Journal of Biomedical informatics ( IF 4.0 ) Pub Date : 2019-10-31 , DOI: 10.1016/j.jbi.2019.103324 Muhammad Abulaish 1 , Md Aslam Parwez 2 , Jahiruddin 2
Due to increasing volume and unstructured nature of the scientific literatures in biomedical domain, most of the information embedded within them remain untapped. This paper presents a biomedical text analytics system, DiseaSE (Disease Symptom Extraction), to identify and extract disease symptoms and their associations from biomedical text documents retrieved from the PubMed database. It implements various NLP and information extraction techniques to convert text documents into record-size information components that are represented as semantic triples and processed using TextRank and other ranking techniques to identify feasible disease symptoms.

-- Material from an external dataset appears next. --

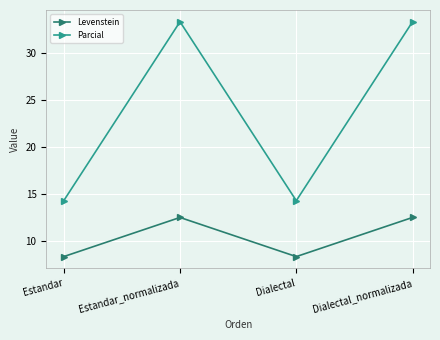

What is the label of the 4th point from the right?

Estandar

Eight different diseases, including dengue, malaria, cholera, diarrhoea, influenza, meningitis, leishmaniasis, and kala-azar are considered for experimental evaluation of the proposed DiseaSE system. On analysis, we found that the DiseaSE system is able to identify new symptoms that are even not catalogued on standard websites such as Center for Disease Control (CDC), World Health Organization (WHO), and National Health Survey (NHS). The proposed DiseaSE system also aims to compile generic associations between a disease and its symptoms, and presents a graph-theoretic analysis and visualization scheme to characterize disease at different levels of granularity. The identified disease symptoms and their associations could be useful to generate a biomedical knowledgebase (e.g., a disease ontology) for the development of e-health and disease surveillance systems.
中文翻译:
DiseaSE:一种生物医学文本分析系统,用于疾病症状的提取和表征。
由于生物医学领域科学文献的数量不断增加且结构无序,因此其中嵌入的大多数信息仍未得到开发。本文提出了一种生物医学文本分析系统,疾病(Disea SE小号ymptom ē xtraction),识别并提取疾病症状,从检索到的生物医学文本文档及其关联考研数据库。它实现了各种NLP和信息提取技术,可将文本文档转换为记录大小的信息组件,这些信息组件表示为语义三元组并使用TextRank处理和其他分级技术来确定可行的疾病症状。拟议的DiseaSE系统的实验评估考虑了八种不同的疾病,包括登革热,疟疾,霍乱,腹泻,流感,脑膜炎,利什曼病和黑热病。经过分析,我们发现DiseaSE系统能够识别甚至在标准网站(如疾病控制中心(CDC),世界卫生组织(WHO)和国家健康调查(NHS))上未分类的新症状。拟议中的DiseaSE该系统还旨在汇编疾病及其症状之间的通用关联,并提出一种图形理论分析和可视化方案来表征不同粒度级别的疾病。所确定的疾病症状及其关联可能有助于生成生物医学知识库(例如,疾病本体),以开发电子医疗和疾病监测系统。